Second, the language of the Critical Vendor Order was permissive rather than mandatory. The language authorizing, but not directing, the Debtors to make critical vendor payments undercut the Defendants’ argument that prepetition transfers would necessarily have been authorized by the Critical Vendor Order had they not been made prepetition.
Third, the Critical Vendor Order included express language making clear that avoidance claims were not waived. The Critical Vendor Order specifically provided that “[n]othing contained . . . in this Final Order is intended to be or shall be construed as . . . (c) a waiver of any claims or causes of action that may exist against any creditor or interest holder.”
The Court further distinguished the facts of the case from the limited circumstances in which courts in the Third Circuit recognize a “critical vendor defense.” The Court explained that a critical vendor defense only exists where: (i) the debtor is required to pay the prepetition claims, either by order, stipulation, agreement, or statute; or (ii) the creditor against whom the preference action is asserted holds a priority claim and would therefore have unquestionably been paid in full in a liquidation scenario.
Based on its review of the Critical Vendor Order, the Court concluded that the first prong was not satisfied. The Court distinguished other instances in which the first prong was satisfied by: (i) an order authorizing assumption of the underlying agreement (and, thus, requiring a cure of outstanding amounts) under 11 U.S.C. § 365, (ii) a postpetition agreement specifically obligating payment of any prepetition claim; or (iii) a prepetition priority wage claim that was otherwise required to be paid under an employee wage and benefits order.

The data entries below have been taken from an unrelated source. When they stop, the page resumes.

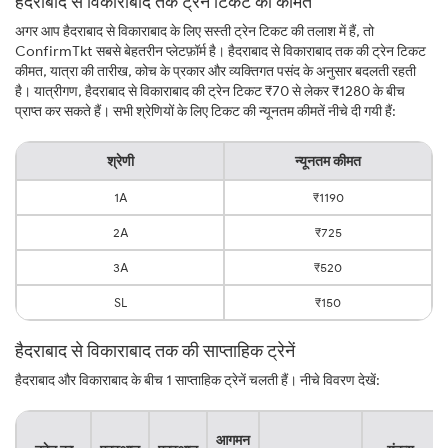
हैदराबाद से विकाराबाद तक ट्रेन टिकट की कीमत
अगर आप हैदराबाद से विकाराबाद के लिए सस्ती ट्रेन टिकट की तलाश में हैं, तो
ConfirmTkt सबसे बेहतरीन प्लेटफ़ॉर्म है। हैदराबाद से विकाराबाद तक की ट्रेन टिकट
कीमत, यात्रा की तारीख, कोच के प्रकार और व्यक्तिगत पसंद के अनुसार बदलती रहती
है। यात्रीगण, हैदराबाद से विकाराबाद की ट्रेन टिकट ₹70 से लेकर ₹1280 के बीच
प्राप्त कर सकते हैं। सभी श्रेणियों के लिए टिकट की न्यूनतम कीमतें नीचे दी गयी हैं:
श्रेणी
न्यूनतम कीमत
1A
₹1190
2A
₹725
3A
₹520
SL
₹150
हैदराबाद से विकाराबाद तक की साप्ताहिक ट्रेनें
हैदराबाद और विकाराबाद के बीच 1 साप्ताहिक ट्रेनें चलती हैं। नीचे विवरण देखें:
आगमन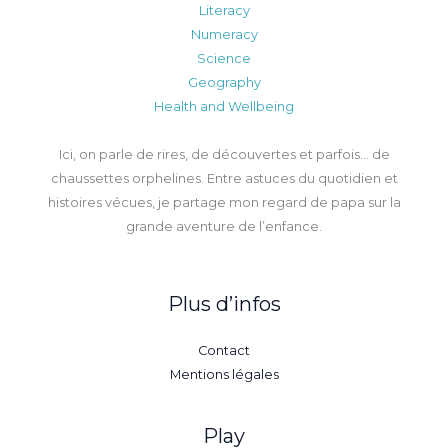
Literacy
Numeracy
Science
Geography
Health and Wellbeing
Ici, on parle de rires, de découvertes et parfois… de
chaussettes orphelines. Entre astuces du quotidien et
histoires vécues, je partage mon regard de papa sur la
grande aventure de l’enfance.
Plus d’infos
Contact
Mentions légales
Play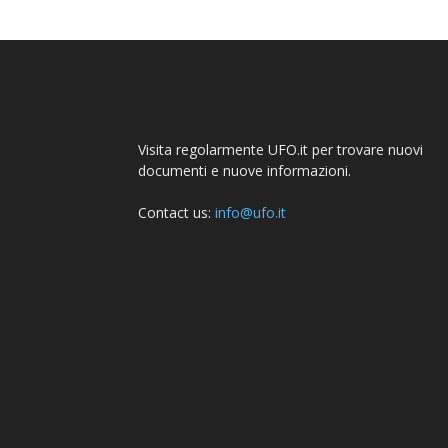
Visita regolarmente UFO.it per trovare nuovi
documenti e nuove informazioni.
Contact us:
info@ufo.it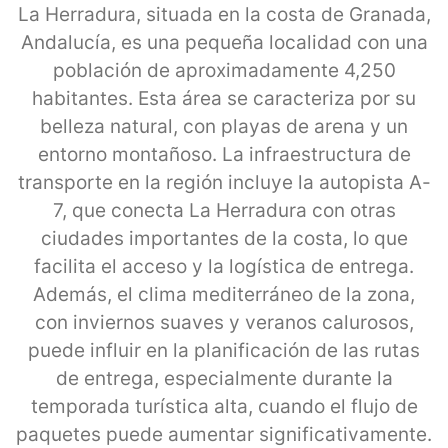
La Herradura, situada en la costa de Granada,
Andalucía, es una pequeña localidad con una
población de aproximadamente 4,250
habitantes. Esta área se caracteriza por su
belleza natural, con playas de arena y un
entorno montañoso. La infraestructura de
transporte en la región incluye la autopista A-
7, que conecta La Herradura con otras
ciudades importantes de la costa, lo que
facilita el acceso y la logística de entrega.
Además, el clima mediterráneo de la zona,
con inviernos suaves y veranos calurosos,
puede influir en la planificación de las rutas
de entrega, especialmente durante la
temporada turística alta, cuando el flujo de
paquetes puede aumentar significativamente.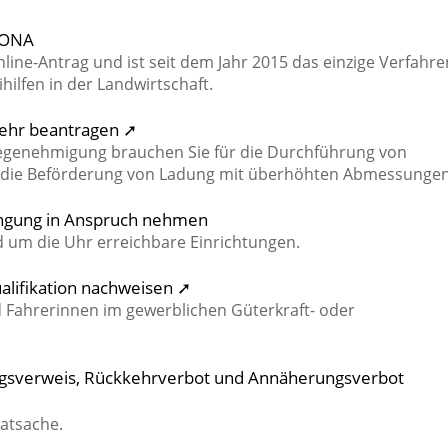
FIONA
line-Antrag und ist seit dem Jahr 2015 das einzige Verfahre
hilfen in der Landwirtschaft.
kehr beantragen ➚
egenehmigung brauchen Sie für die Durchführung von
die Beförderung von Ladung mit überhöhten Abmessungen
ingung in Anspruch nehmen
 um die Uhr erreichbare Einrichtungen.
ualifikation nachweisen ➚
 Fahrerinnen im gewerblichen Güterkraft- oder
ngsverweis, Rückkehrverbot und Annäherungsverbot
vatsache.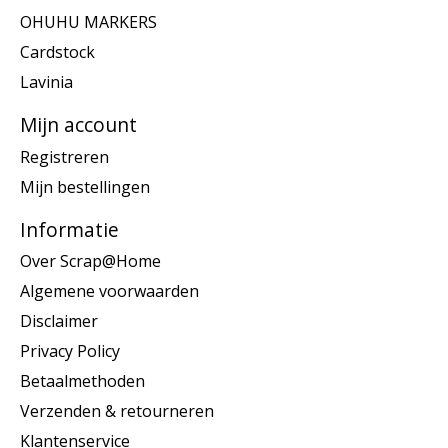
OHUHU MARKERS
Cardstock
Lavinia
Mijn account
Registreren
Mijn bestellingen
Informatie
Over Scrap@Home
Algemene voorwaarden
Disclaimer
Privacy Policy
Betaalmethoden
Verzenden & retourneren
Klantenservice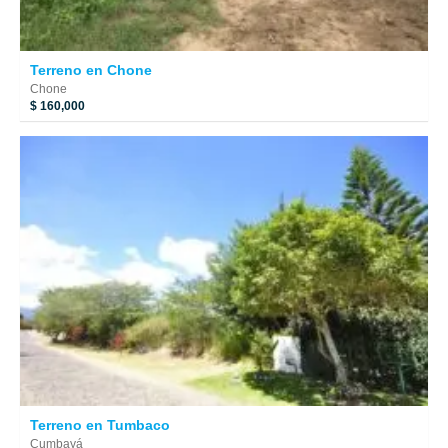
Terreno en Chone
Chone
$ 160,000
Terreno en Tumbaco
Cumbayá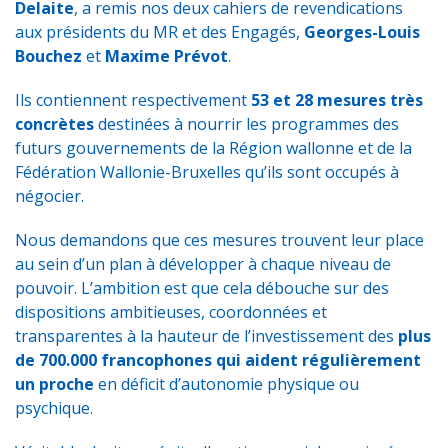
Delaite
, a remis nos deux cahiers de revendications
aux présidents du MR et des Engagés,
Georges-Louis
Bouchez
et
Maxime Prévot
.
Ils contiennent respectivement
53 et 28 mesures très
concrètes
destinées à nourrir les programmes des
futurs gouvernements de la Région wallonne et de la
Fédération Wallonie-Bruxelles qu’ils sont occupés à
négocier.
Nous demandons que ces mesures trouvent leur place
au sein d’un plan à développer à chaque niveau de
pouvoir. L’ambition est que cela débouche sur des
dispositions ambitieuses, coordonnées et
transparentes à la hauteur de l’investissement des
plus
de 700.000 francophones qui aident régulièrement
un proche
en déficit d’autonomie physique ou
psychique.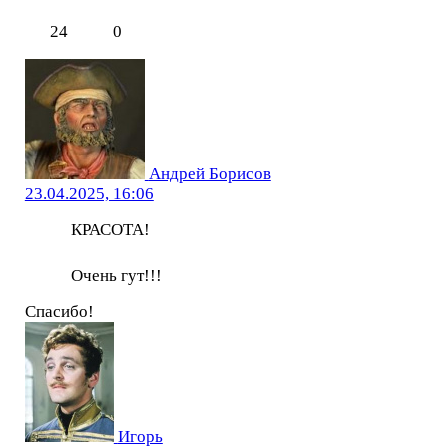
24
0
Андрей Борисов
23.04.2025, 16:06
КРАСОТА!
Очень гут!!!
Спасибо!
Игорь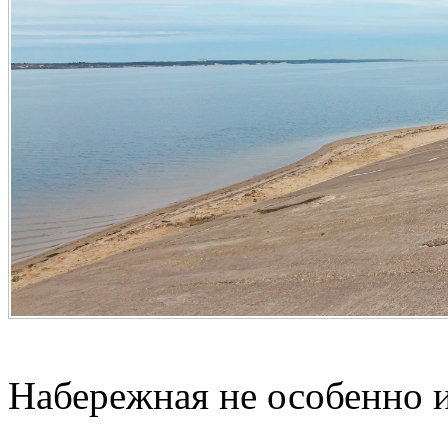
Набережная не особенно и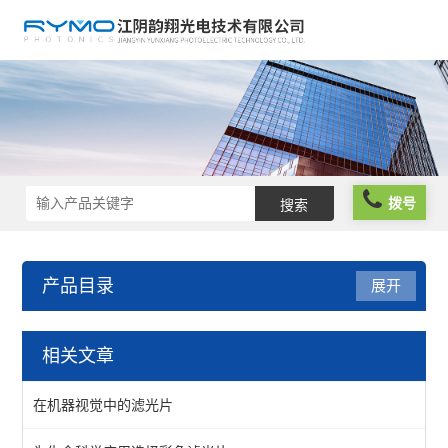
拨号
产品目录
展开
光学元件
相关文章
波片薄膜
在机器视觉中的滤光片
反光膜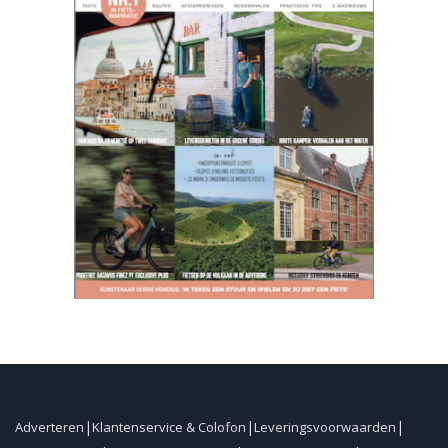
Adverteren
Klantenservice & Colofon
Leveringsvoorwaarden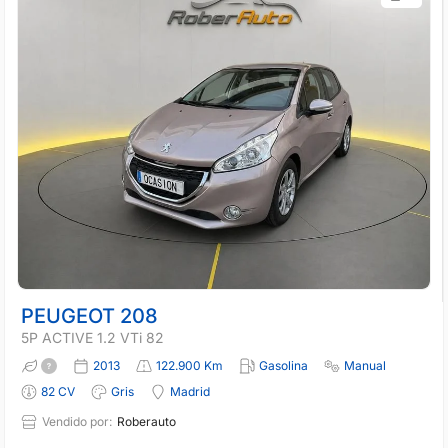
PEUGEOT 208
5P ACTIVE 1.2 VTi 82
2013
122.900 Km
Gasolina
Manual
82 CV
Gris
Madrid
Vendido por:
Roberauto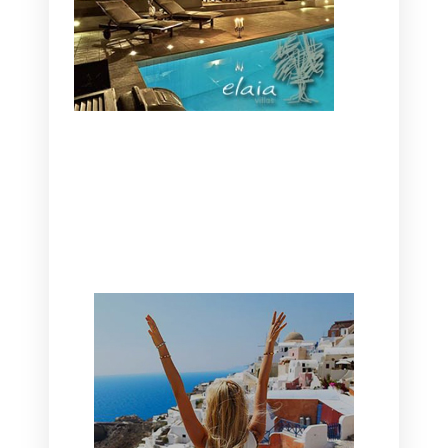
CANAVES OIA | DISCOVER THE BEST
HOTEL IN OIA
SANTORINI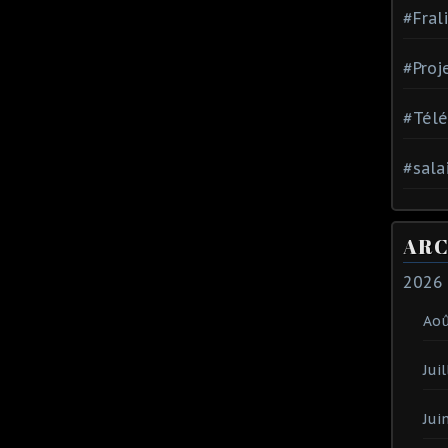
#Fral
#Proj
#Tél
#sala
ARC
2026
Ao
Juil
Jui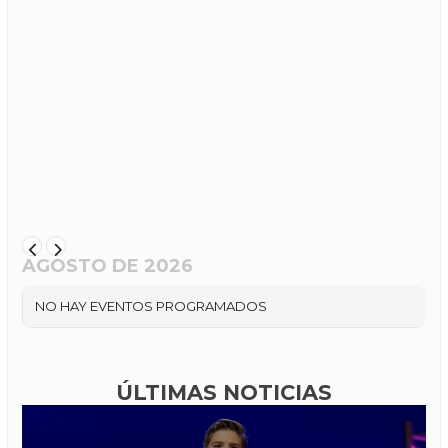
AGOSTO DE 2026
NO HAY EVENTOS PROGRAMADOS
ÚLTIMAS NOTICIAS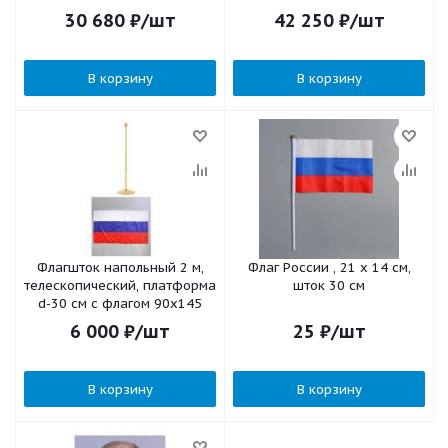
30 680
₽
/шт
42 250
₽
/шт
В корзину
В корзину
Флагшток напольный 2 м,
Флаг России , 21 х 14 см,
телескопический, платформа
шток 30 см
d-30 см с флагом 90х145
6 000
₽
/шт
25
₽
/шт
В корзину
В корзину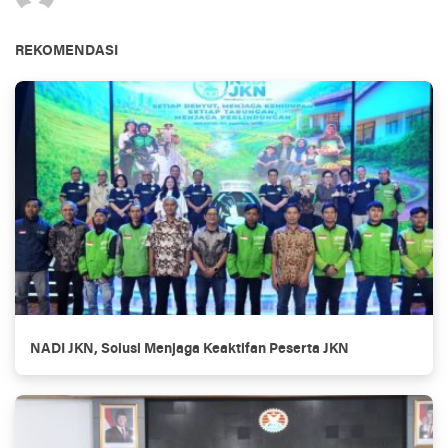
REKOMENDASI
NADI JKN, Solusi Menjaga Keaktifan Peserta JKN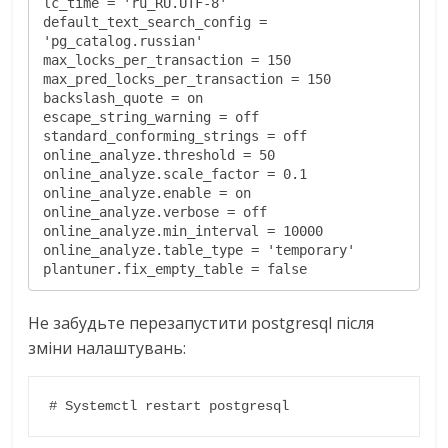
lc_time = 'ru_RU.UTF-8'

default_text_search_config = 
'pg_catalog.russian'

max_locks_per_transaction = 150

max_pred_locks_per_transaction = 150

backslash_quote = on

escape_string_warning = off

standard_conforming_strings = off

online_analyze.threshold = 50

online_analyze.scale_factor = 0.1

online_analyze.enable = on

online_analyze.verbose = off

online_analyze.min_interval = 10000

online_analyze.table_type = 'temporary'

plantuner.fix_empty_table = false
Не забудьте перезапустити postgresql після
зміни налаштувань:
# Systemctl restart postgresql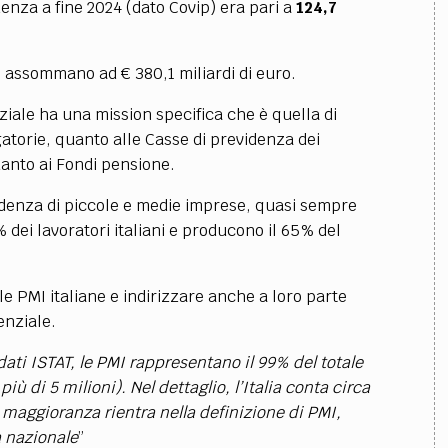
enza a fine 2024 (dato Covip) era pari a
124,7
e assommano ad € 380,1 miliardi di euro.
ale ha una mission specifica che è quella di
atorie, quanto alle Casse di previdenza dei
uanto ai Fondi pensione.
ncidenza di piccole e medie imprese, quasi sempre
dei lavoratori italiani e producono il 65% del
le PMI italiane e indirizzare anche a loro parte
enziale.
ati ISTAT, le PMI rappresentano il 99% del totale
iù di 5 milioni). Nel dettaglio, l’Italia conta circa
 maggioranza rientra nella definizione di PMI,
a nazionale
”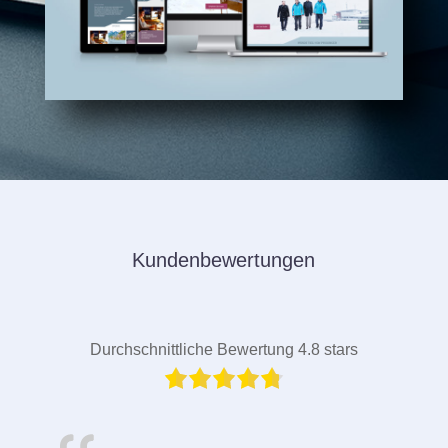
Kundenbewertungen
Durchschnittliche Bewertung 4.8 stars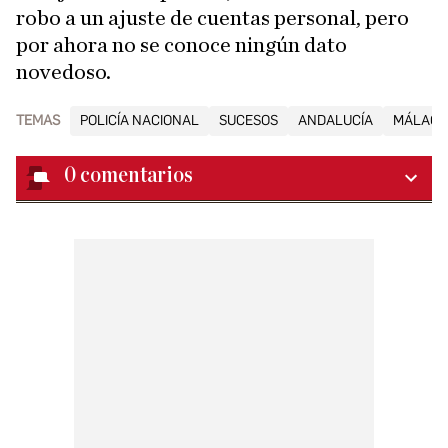
robo a un ajuste de cuentas personal, pero
por ahora no se conoce ningún dato
novedoso.
TEMAS
POLICÍA NACIONAL
SUCESOS
ANDALUCÍA
MÁLAGA
0
comentarios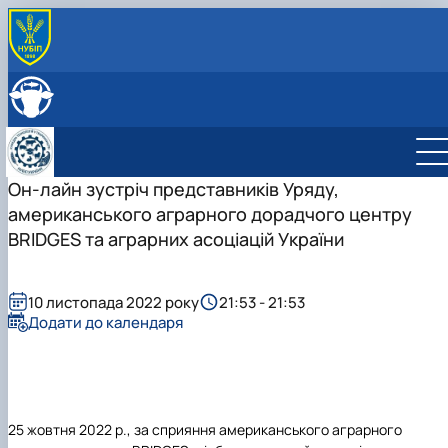
ПРО КАФЕДРУ
Головна
СКЛАД КАФЕДРИ
Історія кафедри
ОСВІТНЯ ДІЯЛЬНІСТЬ
Навчально-науково-виробничі лабораторії
Навчальна робота
НАУКОВА ДІЯЛЬНІСТЬ
Співпраця з роботодавцями
Навчальні лабораторії
Наукова робота
Он-лайн зустріч представників Уряду,
МІЖНАРОДНА ДІЯЛЬНІСТЬ
Відеотур кафедрою
Сертифікатні курси
Дорадча діяльність
американського аграрного дорадчого центру
Фотогалерея
Наукові гуртки
BRIDGES та аграрних асоціацій України
Робочі програми
Підготовка аспірантів та докторантів
Практика студентів
Наукові здобутки кафедри
10 листопада 2022 року
21:53 - 21:53
Додати до календаря
25 жовтня 2022 р., за сприяння американського аграрного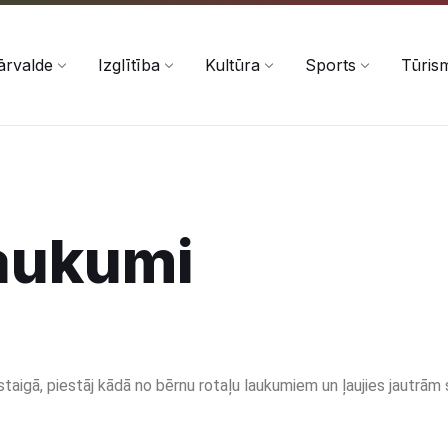
ārvalde
Izglītība
Kultūra
Sports
Tūris
laukumi
taigā, piestāj kādā no bērnu rotaļu laukumiem un ļaujies jautrām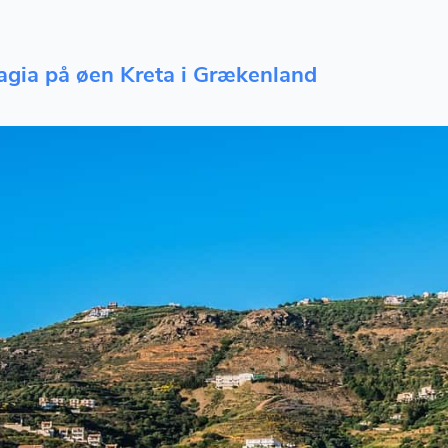
elagia på øen Kreta i Grækenland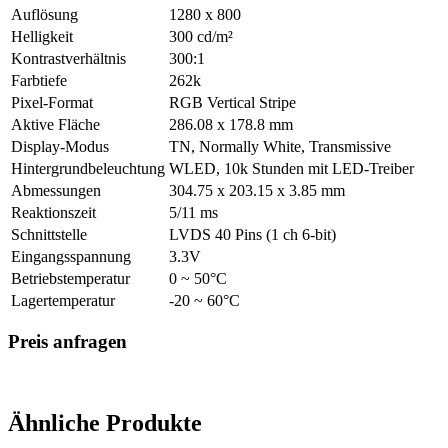
Auflösung
1280 x 800
Helligkeit
300 cd/m²
Kontrastverhältnis
300:1
Farbtiefe
262k
Pixel-Format
RGB Vertical Stripe
Aktive Fläche
286.08 x 178.8 mm
Display-Modus
TN, Normally White, Transmissive
Hintergrundbeleuchtung
WLED, 10k Stunden mit LED-Treiber
Abmessungen
304.75 x 203.15 x 3.85 mm
Reaktionszeit
5/11 ms
Schnittstelle
LVDS 40 Pins (1 ch 6-bit)
Eingangsspannung
3.3V
Betriebstemperatur
0 ~ 50°C
Lagertemperatur
-20 ~ 60°C
Preis anfragen
Ähnliche Produkte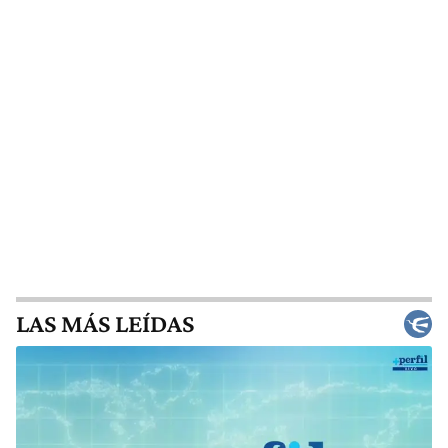
LAS MÁS LEÍDAS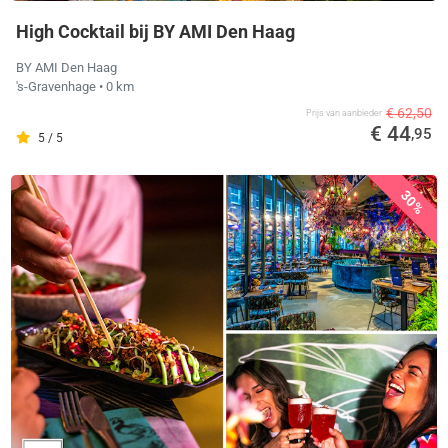
High Cocktail bij BY AMI Den Haag
BY AMI Den Haag
's-Gravenhage
• 0 km
€ 62,50
Prijs van aanbieder
€ 44
,95
5 / 5
30%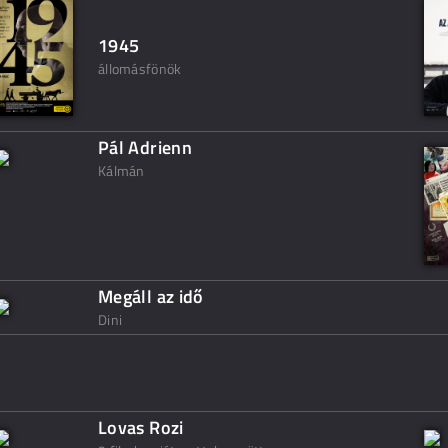
1945
állomásfönök
Pál Adrienn
Kálmán
Megáll az idő
Dini
Lovas Rozi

Further, whether the Defendants would have “unquestionably” received payment in a full liquidation scenario was a factual question not appropriate on a motion to dismiss. The Court could not conclude at the pleading stage that the Defendants would have unquestionably been paid in full in a liquidation—the transfers were on account of general unsecured claims rather than priority claims.
The “Something More” Critical Vendors Should Request
The Court concluded that “the fact that a creditor was named in a court order as a ‘critical’ or otherwise important customer of a debtor is not in and of itself enough to bar a preference claim; something more is required.” The most obvious among the potential cures is specific language in the critical vendor order requiring payment of prepetition claims, which would require debtors to abandon the ubiquitous “authorized, but not directed” language common to first day orders. Mandatory prepetition claim payment may draw heavier scrutiny, particularly early in a case before the appointment of a committee; however, specific language in the order mandating payment of prepetition claims would clearly bring non-priority claims within the ambit of the “critical vendor defense.” Additionally, depending on the vendor’s leverage and preference risk, negotiating an alternative postpetition agreement may prove effective. One thing is certain: the “something more” will certainly be of importance to critical vendors hoping to avoid an unwelcomed preference battle.